Another routine screening practiced in certain countries is for so-called gestational diabetes. This is the reason for using the glucose tolerance test. If the glycaemia (amount of glucose in the blood) is considered too high after absorption of sugar, the test is positive. This diagnosis is useless because it merely leads to simple recommendations that should be given to all pregnant women. These are recommendations regarding lifestyle, particularly dietary habits and exercise. Dietary recommendations must focus on the quality of carbohydrates. The most useful way to rank foods is according to their ‘glycaemic index’. Pregnant women must be encouraged to prefer, as far as possible, low glycaemic index foods. A food has a high index when its absorption is followed by a fast and significant increase of the blood glucose level. In practice this means, for example, that pregnant women must avoid the countless soft drinks that are widely available today, and that they must also avoid adding too much sugar or honey in their tea or coffee. Glycaemic index tables of hundreds of foods have been published in authoritative medical journals. These tables must be looked at carefully, because the data they provide are often surprising for those who are still influenced by old classifications contrasting simple sugars and complex carbohydrates. Such classifications were taking account the mere chemical formula.

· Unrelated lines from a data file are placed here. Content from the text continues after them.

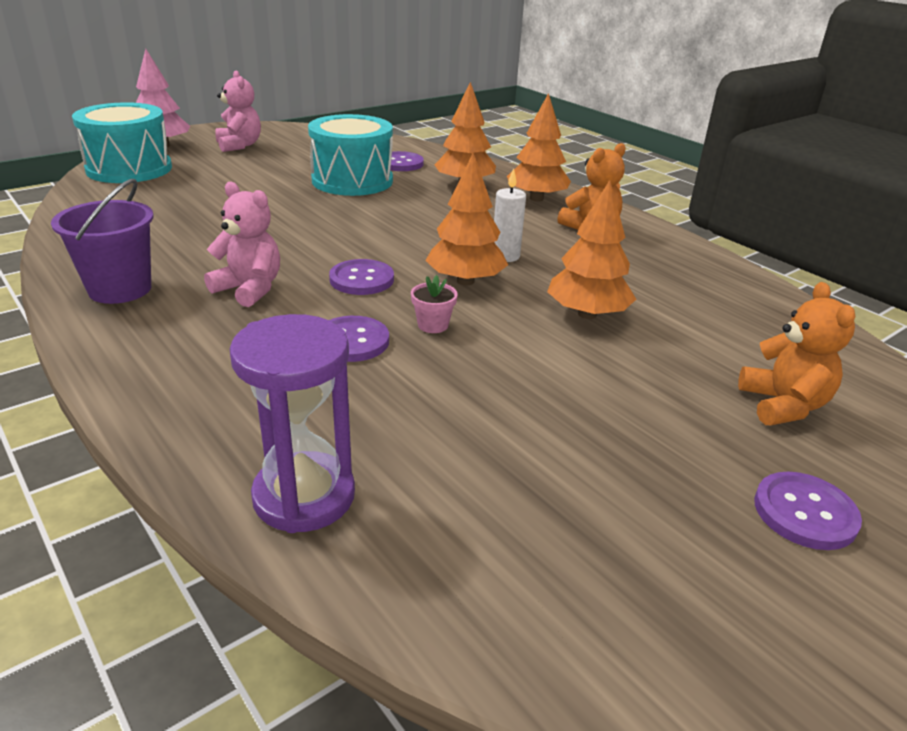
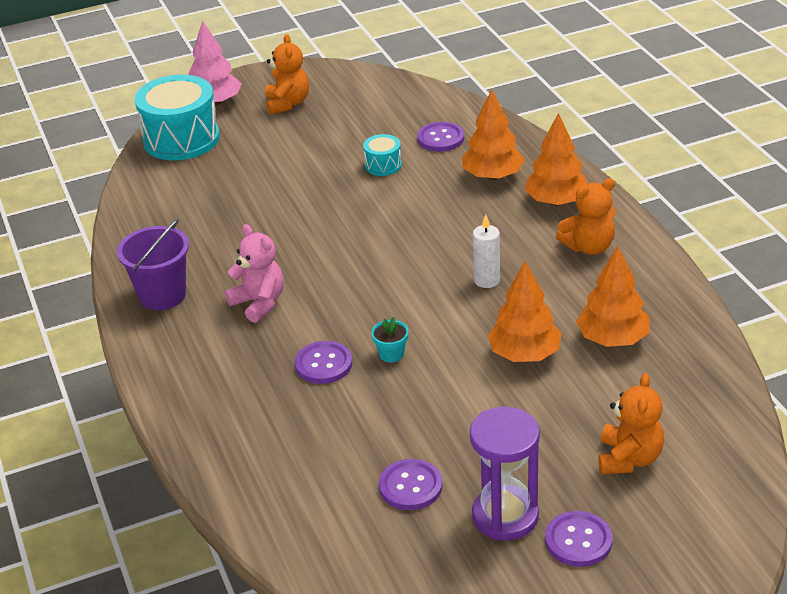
camera: 20 degrees right, 5 degrees up
(239, 145) = (287, 103): pink teddy bear -> orange teddy bear
(304, 496) = (257, 485): purple hourglass -> purple hourglass (505, 516)
(352, 181) = (383, 165): turquoise drum -> turquoise drum, size x0.46
(361, 279) = (351, 299): purple button -> purple button (410, 486)
(433, 325) = (391, 354): pink flower pot -> turquoise flower pot
(465, 281) = (437, 308): orange tree -> orange tree (612, 339)

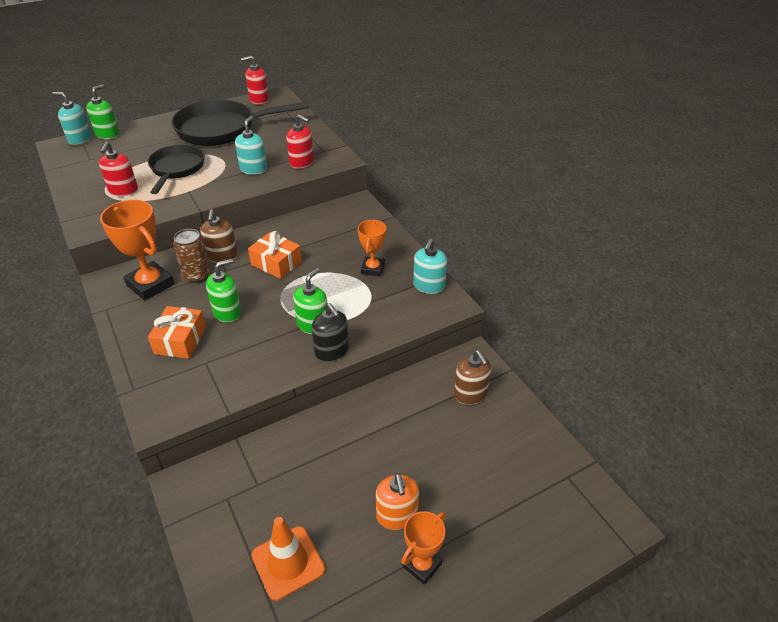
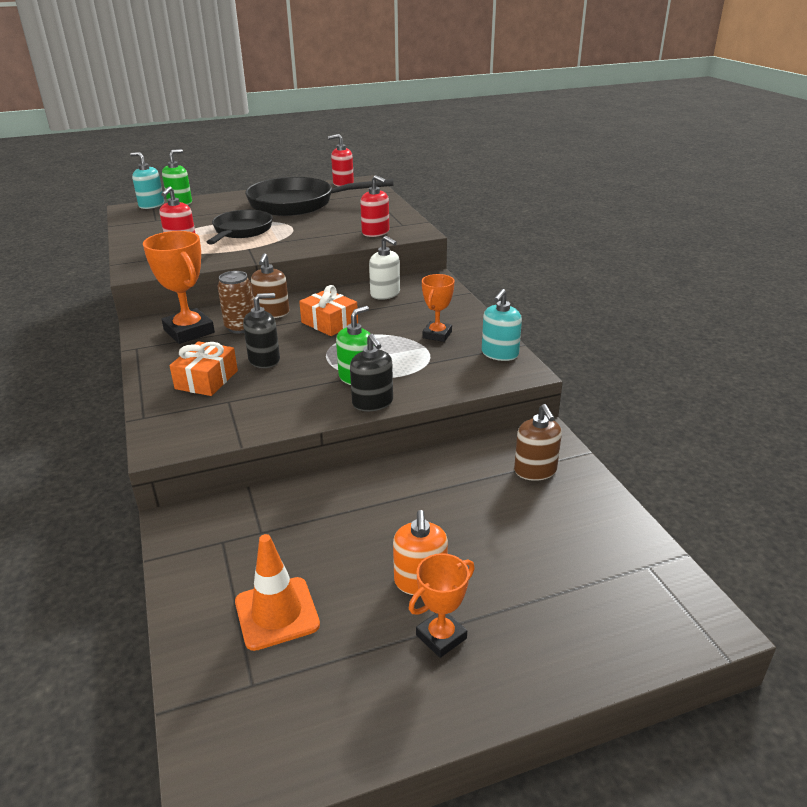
camera: 10 degrees right, 10 degrees down
(227, 312) = (264, 360): green soap dispenser -> black soap dispenser
(253, 169) = (322, 235): turquoise soap dispenser -> none
(319, 224) = (385, 294): none -> white soap dispenser

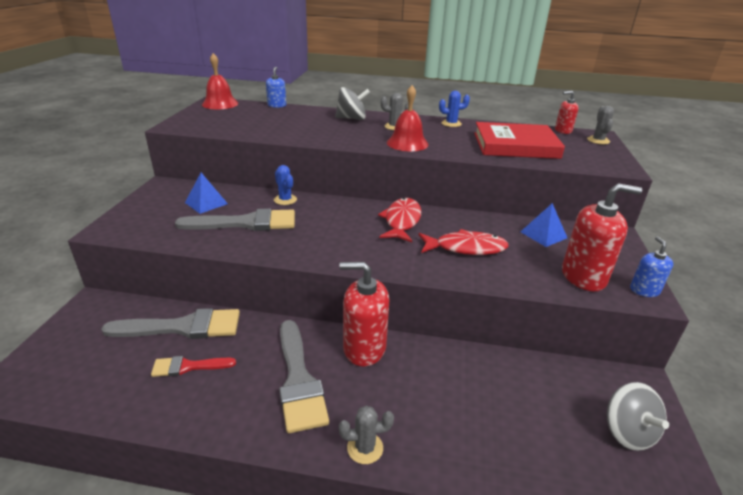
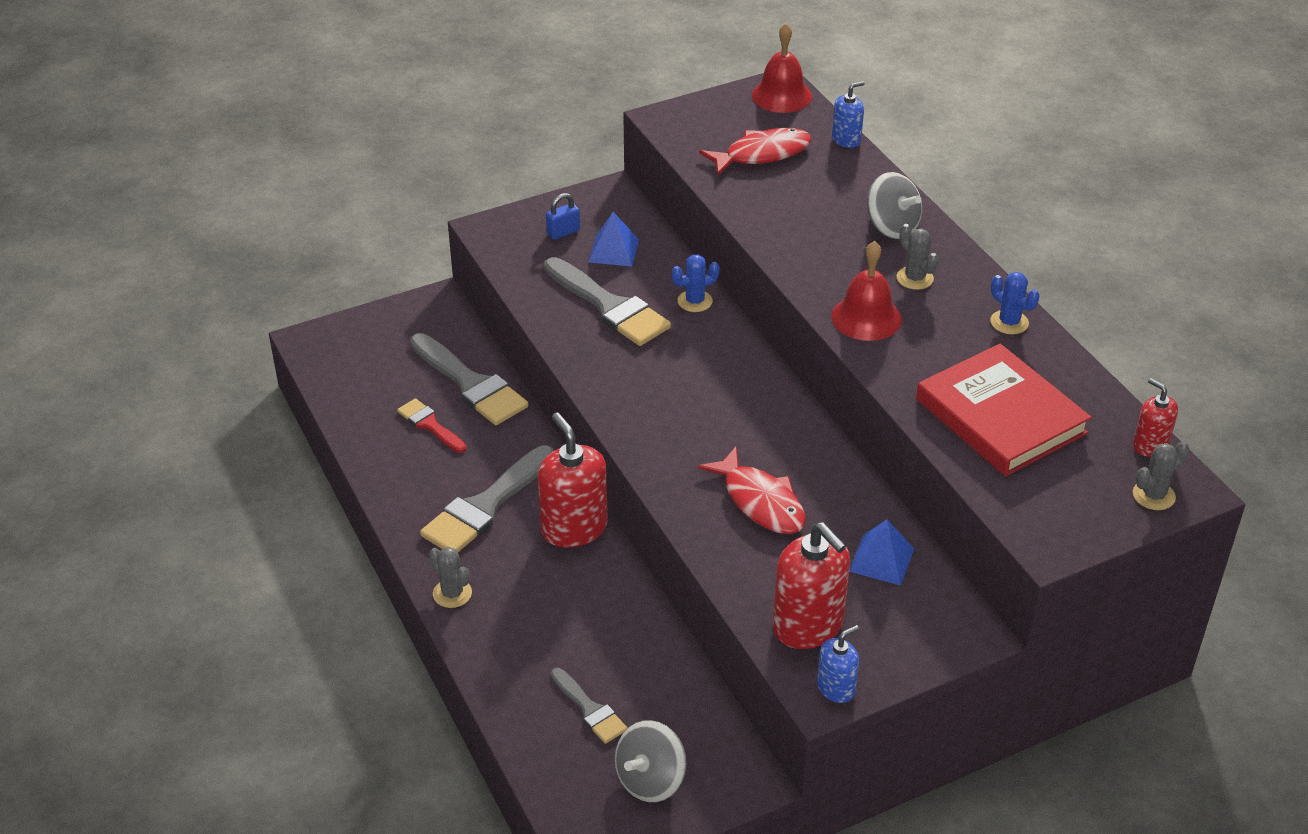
camera: 55 degrees right, 10 degrees up
(162, 210) = (563, 232): none -> blue padlock
(285, 200) = (695, 301): blue cactus -> blue cactus turned 45 degrees clockwise
(402, 221) = (762, 420): red fish -> red fish (762, 154)
(541, 429) = (590, 709): none -> grey brush

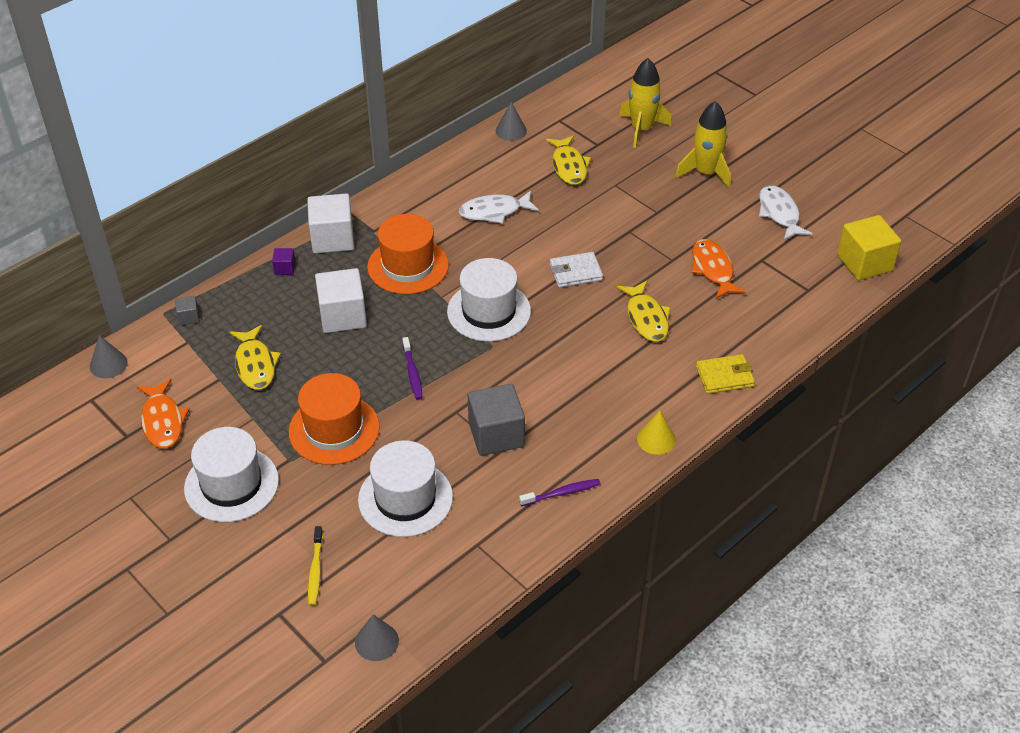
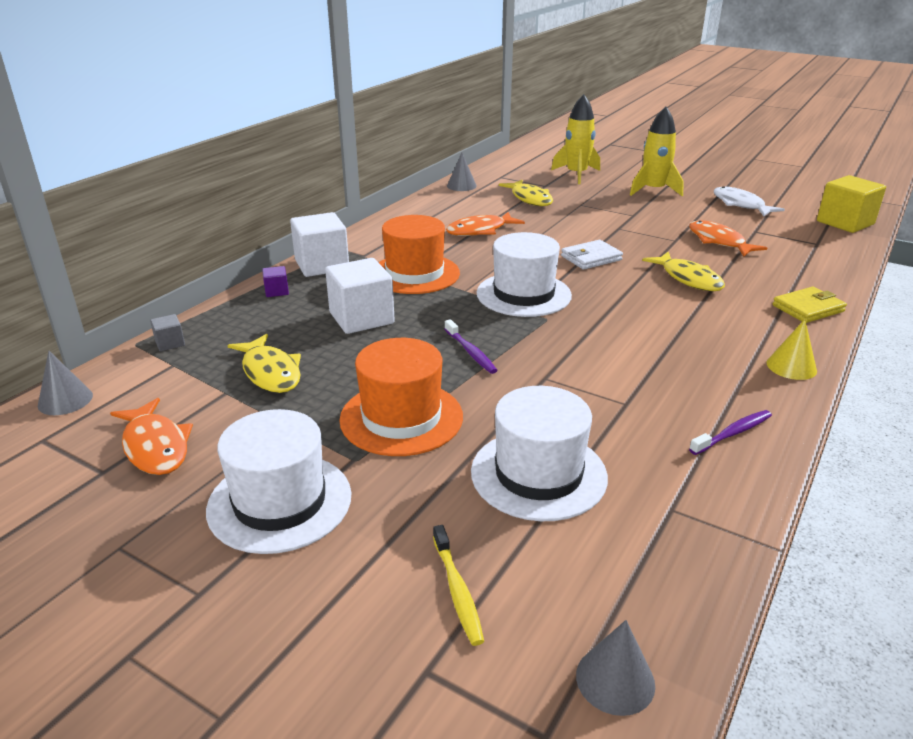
camera: 15 degrees left, 15 degrees down
(494, 212) = (480, 230): white fish -> orange fish
(496, 434) = (608, 391): grey cube -> none

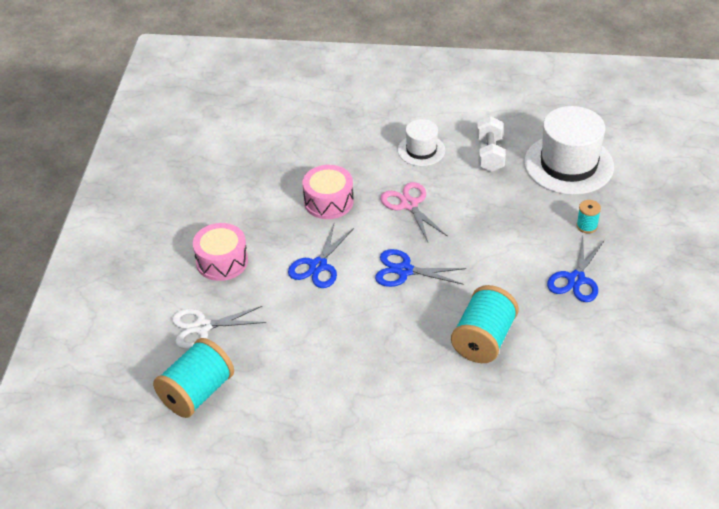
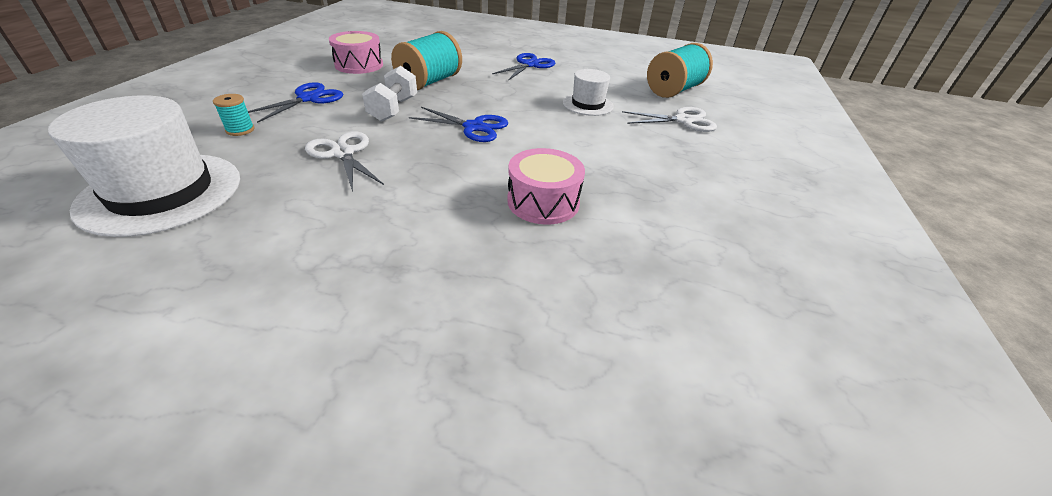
camera: 175 degrees left, 5 degrees down
(222, 261) = (679, 162): pink drum -> pink drum (359, 65)
(318, 266) = (567, 143): blue scissors -> blue scissors (529, 65)
(409, 204) = (433, 181): pink scissors -> none
(421, 150) = (363, 252): white hat -> white hat (587, 104)
(489, 155) = (259, 226): white dumbbell -> white dumbbell (393, 109)
(489, 218) = (343, 153): none -> white scissors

From such tables we can learn in particular that breakfast cereals based on oats and barley have a low index. Wholemeal bread and pasta also are low-index foods. Potatoes and pizzas, on the hand, have a high index and should therefore be consumed with moderation. Comparing glucose and fructose (the sugar of fruit) is a way to realize the lack of correlation between chemical formula and glycaemic index. Both are small molecules with six atoms of carbon and have pretty similar chemical formulas. Yet the index of glucose is 100…versus 23 for fructose. This means that pregnant women must be encouraged to eat fruit and vegetables.
The benefits of a regular physical activity in pregnancy should also be a routine discussion during prenatal visits, whatever the results of sophisticated tests. A huge Canadian study demonstrated that the only effect of routine glucose tolerance screening was to inform about three per cent of pregnant women that they have gestational diabetes (20). The diagnosis did not change the birth outcomes.